It has been three years since the last album from everyone’s favourite Disturbed/Stone Sour/Pantera hybrid, which by Five Finger Death Punch‘s standards is virtually an eternity. That time has been filled with record label law suits and on stage meltdowns that have led to lead singer Ivan Moody leaving the band, rejoining and then, several months down the line, leaving again before finally recommitting prior to the recording of this album. Prior to these issues, Five Finger were touted as the next big thing and potential future festival headliners. So, following the long wait, there is a lot riding on this album.
The intervening three years do not appear to have altered the formula that has rewarded them so well in the past. Fake kicks things off with a chugging riff, heavily produced drums beating the path forward and a chorus containing the just ever so slightly ham-fisted lyric “You’re a fake motherfucker/I hate you motherfucker/I’ll break you motherfucker.” Ah, poetry. But let’s be honest here, if you came into Five Finger Death Punch‘s 7th studio album expecting Bob Dylan, you haven’t been listening to the bands output and to complain or criticise it at this point is a waste of breath and ink.

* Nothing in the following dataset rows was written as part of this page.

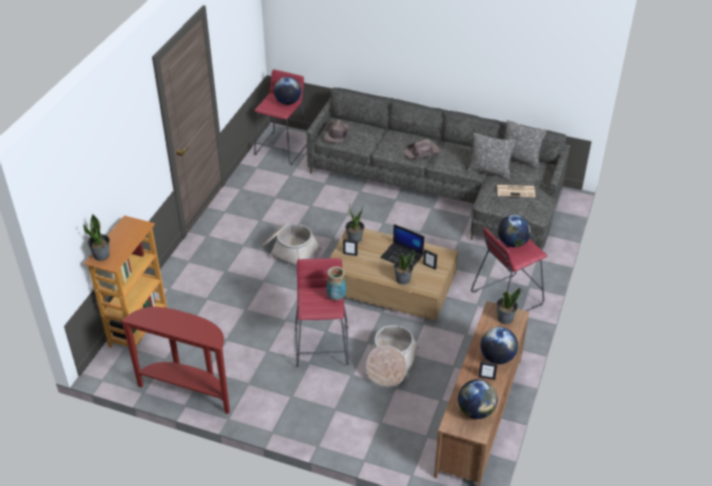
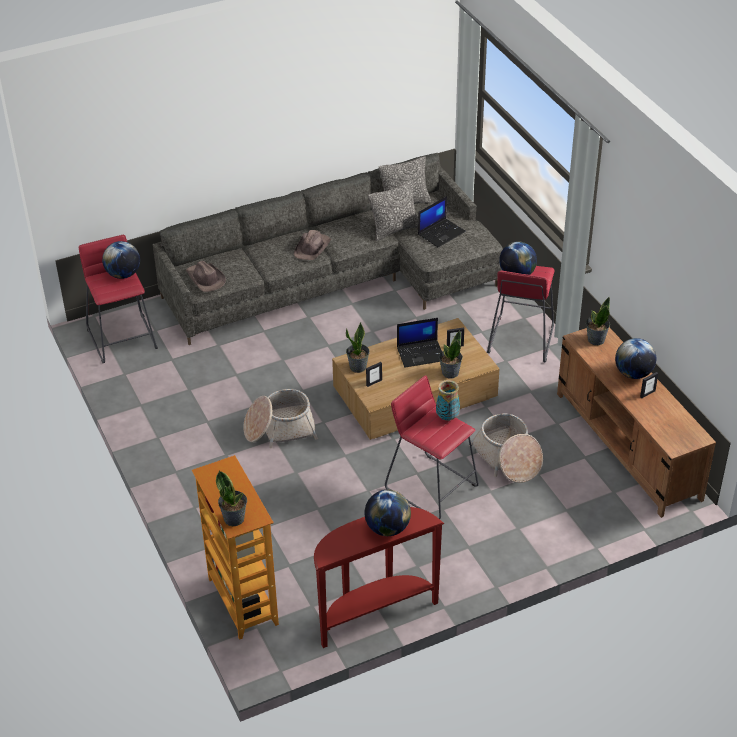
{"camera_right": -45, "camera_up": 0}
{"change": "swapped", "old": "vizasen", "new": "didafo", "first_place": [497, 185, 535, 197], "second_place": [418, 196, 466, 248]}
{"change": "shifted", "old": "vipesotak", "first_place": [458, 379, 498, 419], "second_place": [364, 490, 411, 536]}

The point is that Fake, like its follow ups Top Of The World and Sham Pain is a song powered by huge guitars and a chorus that, regardless of it’s lyrical content makes you want to scream it back in the live environment. It is worth mentioning here that Sham Pain is actually quite interesting lyrically as it sees Ivan addressing the issues he has faced in a very honest manner which no doubt will attract adoration from those are already on his side and disdain from every one else.
However, from this excellent start, the remaining ten tracks suffer from an over saturation of power balladry. From the incredibly saccharine I Refuse through When The Seasons Change, Stuck In My Ways, Gone Away and Will The Sun Ever Rise, one can’t help but feel they have slightly over stretched themselves and would be better sticking to what they’re best at, massive heavy metal songs, of which Fire In The Hole might be one of the most enjoyable they’ve ever written. But then on the flip side of that coin Bloody is one of the worst songs the band have penned, an overly produced mishmash of industrial beats and a thoroughly unmemorable chorus.
There’s enough good songs here to top up the live set and some should become permanent fixtures on the setlist from this point forwards and, when you consider that bands such as Slipknot and Biffy Clyro have headlined Download after similar missteps in their studio output, this should not prevent them from hitting the heights previously suggested. Temper Temper it ain’t. However, as a whole the album sags too much especially in the latter half and does not live up to the heights they have previously set themselves.